Israel-Palestinian Solidarity Demonstration, Recently Rejected by Palestinian Youth in Bethlehem, Coming to Central Park Sunday
Sunday's Silent Peace Walk in Central Park plans to bring together Israelis, Palestinians and people of all different ethnic and religious backgrounds in a show of peace and solidarity.
A similar Silent Peace walk was scheduled to take place today in the Palestinian city of Bethlehem, but youth activists there strongly opposed it. The activists reportedly opposed the seemingly peaceful demonstration in protest of any attempts to "normalize" relations with Israelis, whom they feel have imposed undue harm and terror on their people.
"The Youth in Bethlehem said 'look, we don't want Israelis walking in our city. We've been too hurt by Israel for too long. We just don't want Israelis," Stephen Fulder, organizer of the Silent Peace Walks and long-time peace activist in Middle East, tells the Voice. "So, just two days before we had to cancel it. It really wasn't ready. The situation wasn't right, and things have gotten a lot worse."
Fudler, a native of Britain, has lived in the Middle East for nearly 30 years, and over the past decade he's led over 20 peace walks in both Palestinian and Israeli territories.

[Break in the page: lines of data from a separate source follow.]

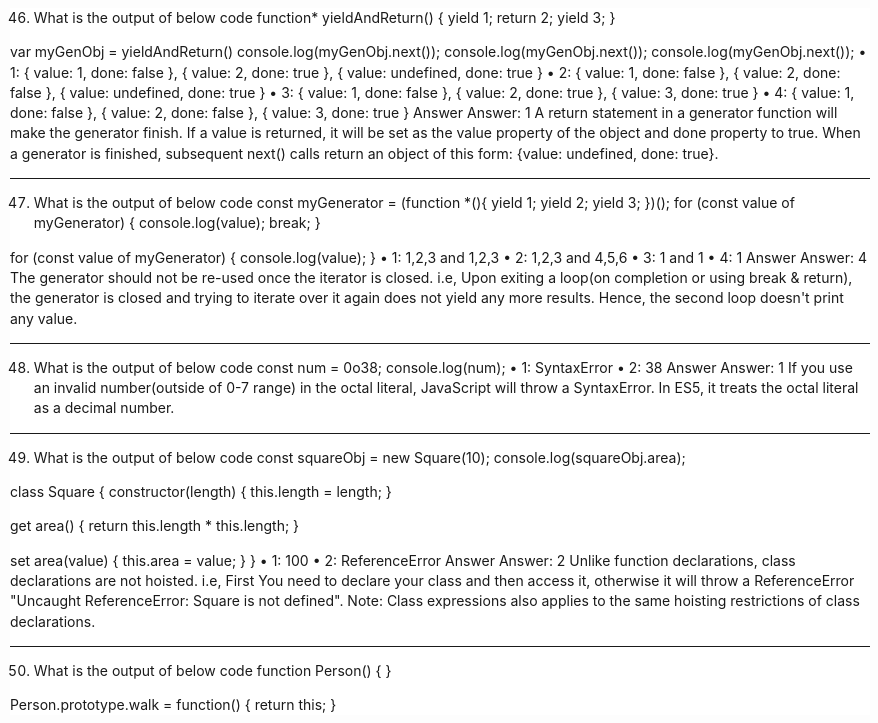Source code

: 46. What is the output of below code function\* yieldAndReturn() { yield 1;
    return 2; yield 3; }

var myGenObj = yieldAndReturn() console.log(myGenObj.next());
console.log(myGenObj.next()); console.log(myGenObj.next()); • 1: { value: 1,
done: false }, { value: 2, done: true }, { value: undefined, done: true } • 2: {
value: 1, done: false }, { value: 2, done: false }, { value: undefined, done:
true } • 3: { value: 1, done: false }, { value: 2, done: true }, { value: 3,
done: true } • 4: { value: 1, done: false }, { value: 2, done: false }, { value:
3, done: true } Answer Answer: 1 A return statement in a generator function will
make the generator finish. If a value is returned, it will be set as the value
property of the object and done property to true. When a generator is finished,
subsequent next() calls return an object of this form: {value: undefined, done:
true}.

---

47. What is the output of below code const myGenerator = (function \*(){ yield
    1; yield 2; yield 3; })(); for (const value of myGenerator) {
    console.log(value); break; }

for (const value of myGenerator) { console.log(value); } • 1: 1,2,3 and 1,2,3 •
2: 1,2,3 and 4,5,6 • 3: 1 and 1 • 4: 1 Answer Answer: 4 The generator should not
be re-used once the iterator is closed. i.e, Upon exiting a loop(on completion
or using break & return), the generator is closed and trying to iterate over it
again does not yield any more results. Hence, the second loop doesn't print any
value.

---

48. What is the output of below code const num = 0o38; console.log(num); • 1:
    SyntaxError • 2: 38 Answer Answer: 1 If you use an invalid number(outside of
    0-7 range) in the octal literal, JavaScript will throw a SyntaxError. In
    ES5, it treats the octal literal as a decimal number.

---

49. What is the output of below code const squareObj = new Square(10);
    console.log(squareObj.area);

class Square { constructor(length) { this.length = length; }

get area() { return this.length \* this.length; }

set area(value) { this.area = value; } } • 1: 100 • 2: ReferenceError Answer
Answer: 2 Unlike function declarations, class declarations are not hoisted. i.e,
First You need to declare your class and then access it, otherwise it will throw
a ReferenceError "Uncaught ReferenceError: Square is not defined". Note: Class
expressions also applies to the same hoisting restrictions of class
declarations.

---

50. What is the output of below code function Person() { }

Person.prototype.walk = function() { return this; }

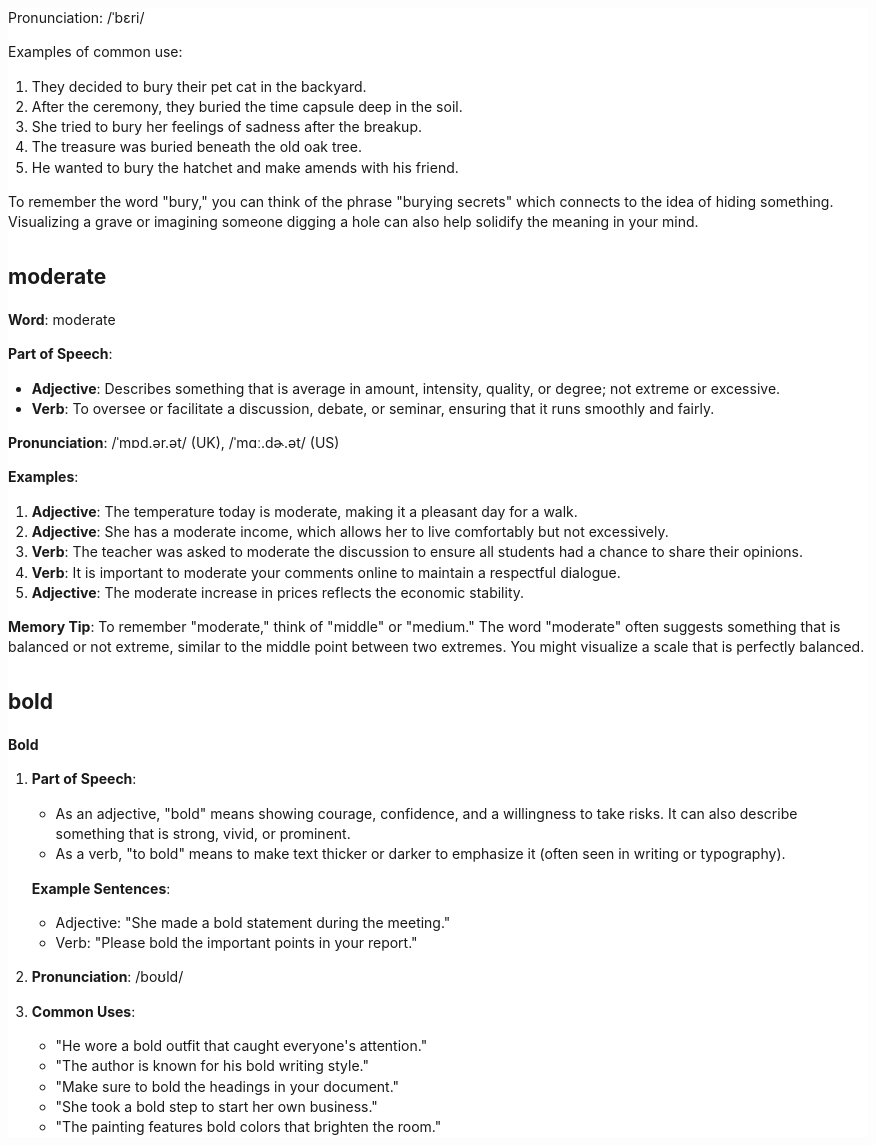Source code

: Pronunciation: /ˈbɛri/

Examples of common use:
1. They decided to bury their pet cat in the backyard.
2. After the ceremony, they buried the time capsule deep in the soil.
3. She tried to bury her feelings of sadness after the breakup.
4. The treasure was buried beneath the old oak tree.
5. He wanted to bury the hatchet and make amends with his friend.

To remember the word "bury," you can think of the phrase "burying secrets" which connects to the idea of hiding something. Visualizing a grave or imagining someone digging a hole can also help solidify the meaning in your mind.
## moderate
**Word**: moderate

**Part of Speech**:  
- **Adjective**: Describes something that is average in amount, intensity, quality, or degree; not extreme or excessive.
- **Verb**: To oversee or facilitate a discussion, debate, or seminar, ensuring that it runs smoothly and fairly.

**Pronunciation**: /ˈmɒd.ər.ət/ (UK), /ˈmɑː.dɚ.ət/ (US)

**Examples**:
1. **Adjective**: The temperature today is moderate, making it a pleasant day for a walk.
2. **Adjective**: She has a moderate income, which allows her to live comfortably but not excessively.
3. **Verb**: The teacher was asked to moderate the discussion to ensure all students had a chance to share their opinions.
4. **Verb**: It is important to moderate your comments online to maintain a respectful dialogue.
5. **Adjective**: The moderate increase in prices reflects the economic stability.

**Memory Tip**: To remember "moderate," think of "middle" or "medium." The word "moderate" often suggests something that is balanced or not extreme, similar to the middle point between two extremes. You might visualize a scale that is perfectly balanced.
## bold
**Bold**

1. **Part of Speech**: 
   - As an adjective, "bold" means showing courage, confidence, and a willingness to take risks. It can also describe something that is strong, vivid, or prominent. 
   - As a verb, "to bold" means to make text thicker or darker to emphasize it (often seen in writing or typography).

   **Example Sentences**: 
   - Adjective: "She made a bold statement during the meeting."
   - Verb: "Please bold the important points in your report."

2. **Pronunciation**: /boʊld/

3. **Common Uses**:
   - "He wore a bold outfit that caught everyone's attention."
   - "The author is known for his bold writing style."
   - "Make sure to bold the headings in your document."
   - "She took a bold step to start her own business."
   - "The painting features bold colors that brighten the room."
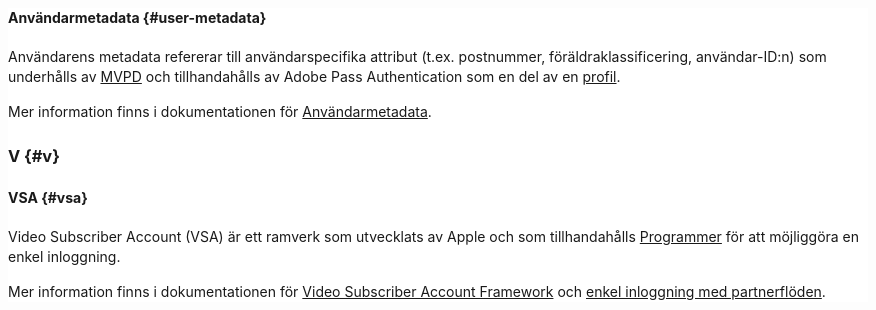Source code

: #### Användarmetadata {#user-metadata}

Användarens metadata refererar till användarspecifika attribut (t.ex. postnummer, föräldraklassificering, användar-ID:n) som underhålls av [MVPD](#mvpd) och tillhandahålls av Adobe Pass Authentication som en del av en [profil](#profile).

Mer information finns i dokumentationen för [Användarmetadata](/help/authentication/integration-guide-programmers/features-standard/entitlements/user-metadata-feature.md).

### V {#v}

#### VSA {#vsa}

Video Subscriber Account (VSA) är ett ramverk som utvecklats av Apple och som tillhandahålls [Programmer](#programmer) för att möjliggöra en enkel inloggning.

Mer information finns i dokumentationen för [Video Subscriber Account Framework](https://developer.apple.com/documentation/videosubscriberaccount) och [enkel inloggning med partnerflöden](/help/authentication/integration-guide-programmers/rest-apis/rest-api-v2/flows/single-sign-on-access-flows/rest-api-v2-single-sign-on-partner-flows.md).
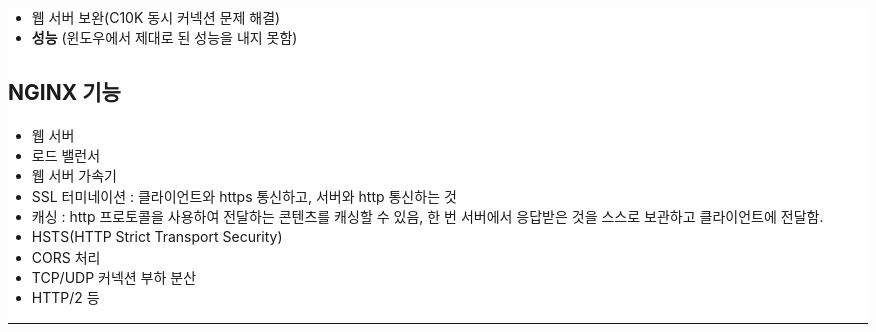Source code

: - 웹 서버 보완(C10K 동시 커넥션 문제 해결)
- **성능** (윈도우에서 제대로 된 성능을 내지 못함)

 

 

## NGINX 기능

- 웹 서버
- 로드 밸런서
- 웹 서버 가속기
- SSL 터미네이션 : 클라이언트와 https 통신하고, 서버와 http 통신하는 것
- 캐싱 : http 프로토콜을 사용하여 전달하는 콘텐츠를 캐싱할 수 있음, 한 번 서버에서 응답받은 것을 스스로 보관하고 클라이언트에 전달함.
- HSTS(HTTP Strict Transport Security)
- CORS 처리
- TCP/UDP 커넥션 부하 분산
- HTTP/2 등



---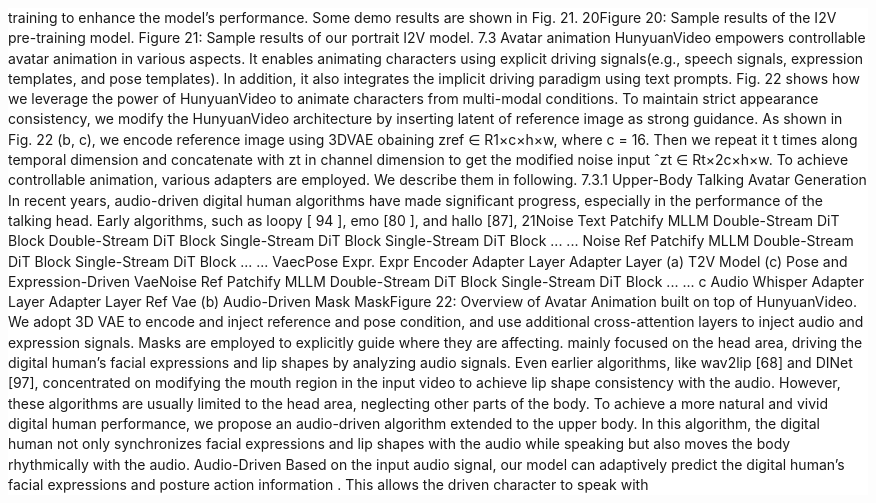 training to enhance the model’s performance. Some demo results are shown in Fig. 21.
20Figure 20: Sample results of the I2V pre-training model.
Figure 21: Sample results of our portrait I2V model.
7.3 Avatar animation
HunyuanVideo empowers controllable avatar animation in various aspects. It enables animating
characters using explicit driving signals(e.g., speech signals, expression templates, and pose templates). In addition, it also integrates the implicit driving paradigm using text prompts. Fig. 22 shows
how we leverage the power of HunyuanVideo to animate characters from multi-modal conditions.
To maintain strict appearance consistency, we modify the HunyuanVideo architecture by inserting
latent of reference image as strong guidance. As shown in Fig. 22 (b, c), we encode reference
image using 3DVAE obaining zref ∈ R1×c×h×w, where c = 16. Then we repeat it t times along
temporal dimension and concatenate with zt in channel dimension to get the modified noise input
ˆzt ∈ Rt×2c×h×w. To achieve controllable animation, various adapters are employed. We describe
them in following.
7.3.1 Upper-Body Talking Avatar Generation
In recent years, audio-driven digital human algorithms have made significant progress, especially in
the performance of the talking head. Early algorithms, such as loopy [ 94 ], emo [80 ], and hallo [87],
21Noise Text
Patchify MLLM
Double-Stream DiT Block
Double-Stream DiT Block
Single-Stream DiT Block
Single-Stream DiT Block
... ...
Noise Ref
Patchify MLLM
Double-Stream DiT Block
Single-Stream DiT Block
... ...
VaecPose
Expr.
Expr Encoder
Adapter Layer
Adapter Layer
(a) T2V Model (c) Pose and Expression-Driven
VaeNoise Ref
Patchify MLLM
Double-Stream DiT Block
Single-Stream DiT Block
... ...
c
Audio
Whisper
Adapter Layer
Adapter Layer
Ref Vae
(b) Audio-Driven
Mask MaskFigure 22: Overview of Avatar Animation built on top of HunyuanVideo. We adopt 3D VAE to
encode and inject reference and pose condition, and use additional cross-attention layers to inject
audio and expression signals. Masks are employed to explicitly guide where they are affecting.
mainly focused on the head area, driving the digital human’s facial expressions and lip shapes by
analyzing audio signals. Even earlier algorithms, like wav2lip [68] and DINet [97], concentrated
on modifying the mouth region in the input video to achieve lip shape consistency with the audio.
However, these algorithms are usually limited to the head area, neglecting other parts of the body. To
achieve a more natural and vivid digital human performance, we propose an audio-driven algorithm
extended to the upper body. In this algorithm, the digital human not only synchronizes facial
expressions and lip shapes with the audio while speaking but also moves the body rhythmically with
the audio.
Audio-Driven Based on the input audio signal, our model can adaptively predict the digital human’s
facial expressions and posture action information . This allows the driven character to speak with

He and fellow New York Silent Peace Walk organizer, Jack Kornfield, a renowned Buddhist elder, understand the frustration among Palestinian youth.
"The outrage is based on their pain, which really needs to be respected," Kornfield tells the Voice.
Despite the tensions surrounding the march in Bethlehem, Kornfield says he's aware of many attempts on the part of Palestinians and Israelis to come together in solidarity.
"One of the things that most moved me and surprised me, in the time that I was in Palestine and Israel a few years ago, was how many groups there are that are working to bridge the two societies and cultures, and to build peace -- hundreds of them," he says."These don't get in the news. What gets in the news is violence. If there's a shooting, or a bombing, or stoning, that makes the news."
Fulder acknowledges there are some Israelis and Palestinians who oppose their solidarity efforts. He remembers an instance where a *70-year-old Bedouin Sheikh, who's participated in a number of Silent Peace Walks, was asked by an Israeli rabbi how he's able to deal with verbal taunts and threats from right-wing Israeli agitators.
"[He replied] 'what I do is absorb the shout like a sponge, and I do nothing. I just smile, and I don't do anything. That way, I just absorb the violence,'" according to Fulder. "'I don't carry on with the chain of violence. I cut the chain of violence right there.'"
The Silent Peace Walks are rooted in Gandhian and Buddhist principles. Fulder and Kornfield think that Sunday's demonstration, and New York in general, can serve as a model for peace relations in the Middle East.
"New York has over 2 million Jews and Muslims in it, and they all ride the subway together fine. It shows what's possible, and people are standing up saying there is a way for us to live together," Kornfield says. "We want to do this without political slogans for or against anything."
"Instead of shouting for peace and being violent in the name of peace, we model it, we how Israelis and Palestinians walking together quietly, circled talking, being together, being friendly together," Fulder says.
As ideal as this sounds on a comfortable Sunday afternoon in Central Park. Both organizers are aware of the magnitude of the situation, but still believe that peaceful solidarity is the ultimate key.
"People might say 'oh, certain groups of people, the Palestinians or the Israelis can't live together, but in fact it is possible, and the solutions are not going to be based on military solutions. They really have to come from the hearts of human beings," Kornfield says.
Fulder says the two groups can begin to repair the shattered relationship once both are able to recognize the humanity of the other.
"What we try and show is firstly that you don't need to hold on so tightly to historical views of the other, to label the other as they enemy, to demonize the other, to be afraid of the other. The other is a human being like yourself," Fulder says. "All you need to do to end this conflict is to look the other in the eyes and too see that he's the same as you."
*Previously read "17-year-old Bedouin Sikh."